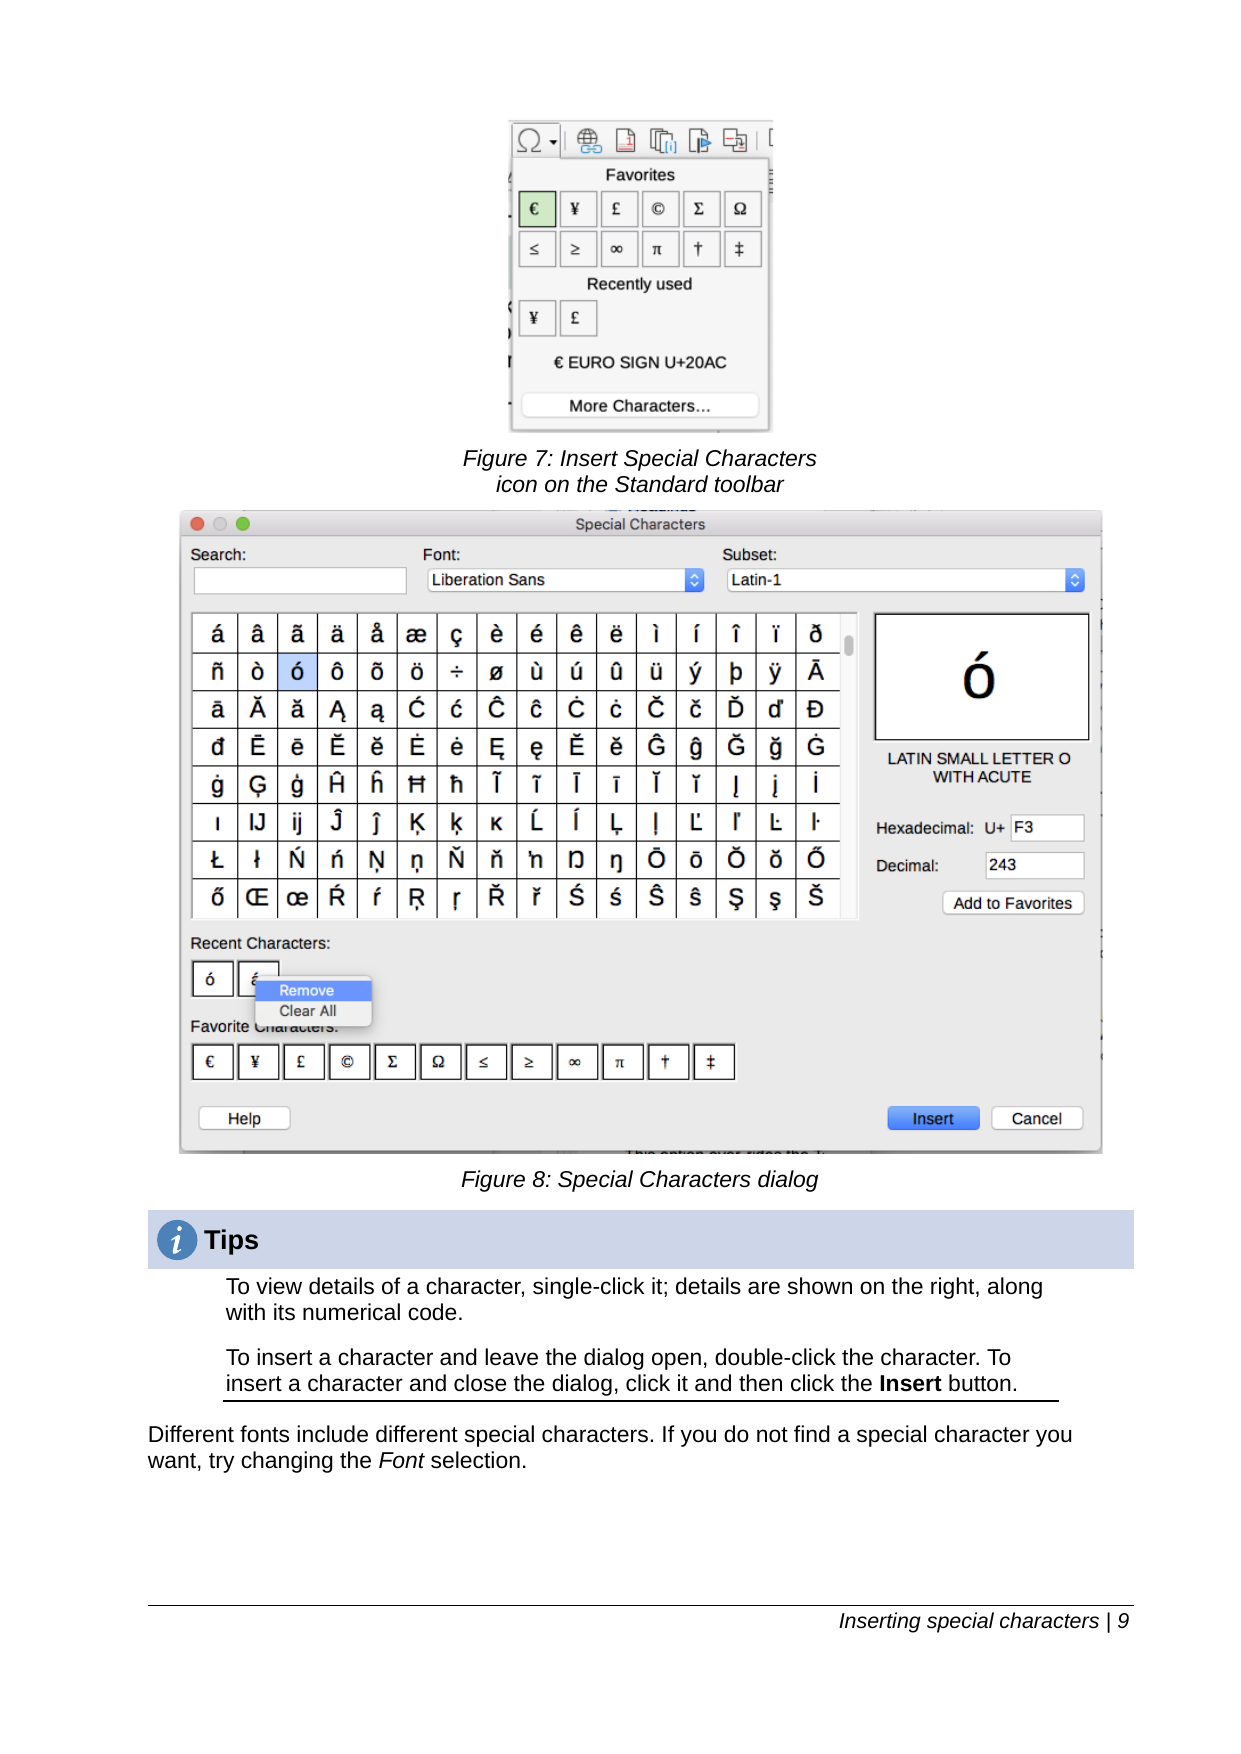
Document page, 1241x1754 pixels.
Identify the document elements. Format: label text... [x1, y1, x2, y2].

subtitle Tips [148, 1210, 1134, 1269]
text Different fonts include different special characters. If you do not find a special character you want, try changing the Font selection. [148, 1421, 1134, 1473]
picture [178, 510, 1103, 1154]
picture [508, 118, 774, 433]
text To view details of a character, single-click it; details are shown on the right, along with its numerical code. [223, 1269, 1059, 1325]
text Figure 7: Insert Special Characters icon on the Standard toolbar [448, 445, 834, 497]
text To insert a character and leave the dialog open, double-click the character. To insert a character and close the dialog, click it and then click the Insert button. [223, 1341, 1059, 1400]
text Figure 8: Special Characters dialog [179, 1166, 1103, 1193]
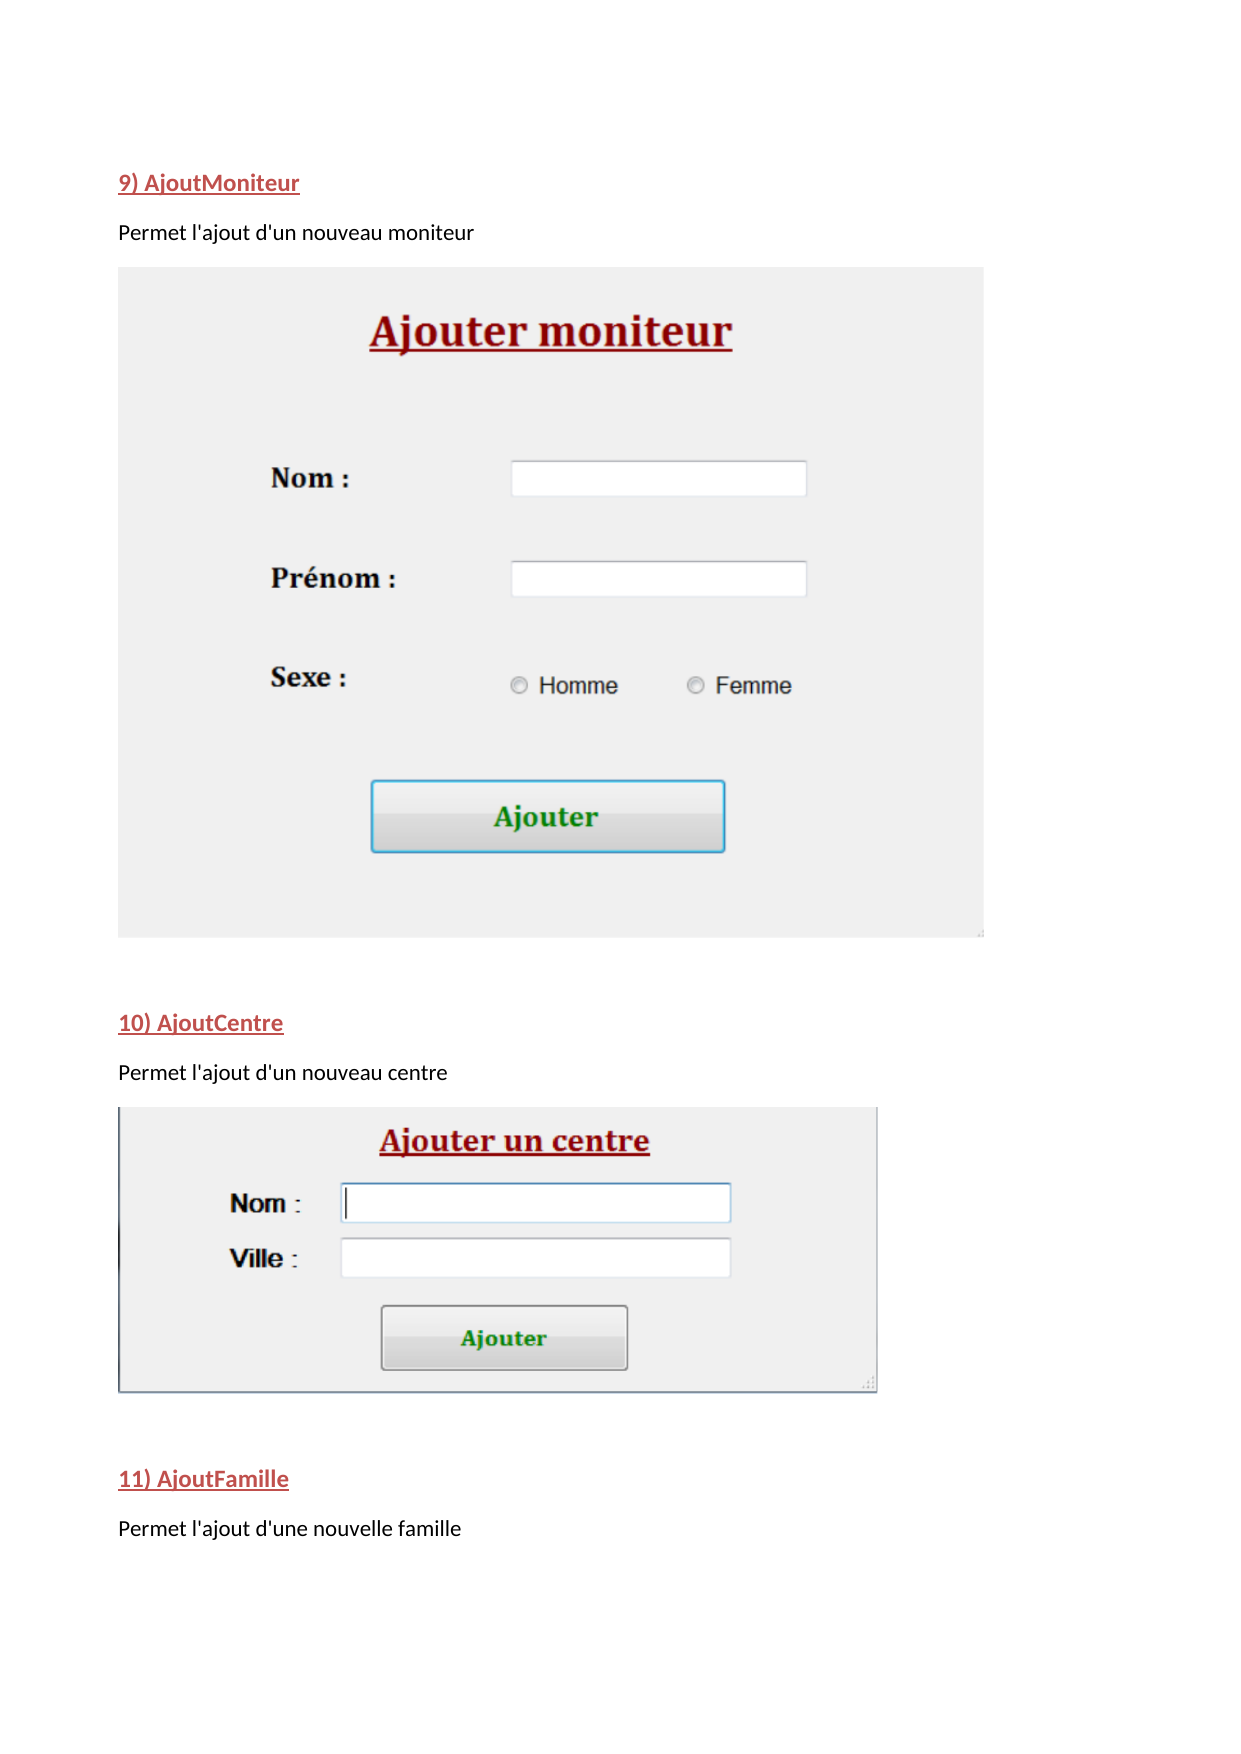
──────────
## BRIEF
Rewrite the items above with "Document page" renamed to "Manual page", changing nothing else. Leave the pictures out.

## TASK ANSWER
Manual page, 1241x1754 pixels.
Identify the document elements. Format: label text... [x1, y1, x2, y2].

subtitle Tips [148, 1210, 1134, 1269]
text Different fonts include different special characters. If you do not find a special character you want, try changing the Font selection. [148, 1421, 1134, 1473]
picture [178, 510, 1103, 1154]
picture [508, 118, 774, 433]
text To view details of a character, single-click it; details are shown on the right, along with its numerical code. [223, 1269, 1059, 1325]
text Figure 7: Insert Special Characters icon on the Standard toolbar [448, 445, 834, 497]
text To insert a character and leave the dialog open, double-click the character. To insert a character and close the dialog, click it and then click the Insert button. [223, 1341, 1059, 1400]
text Figure 8: Special Characters dialog [179, 1166, 1103, 1193]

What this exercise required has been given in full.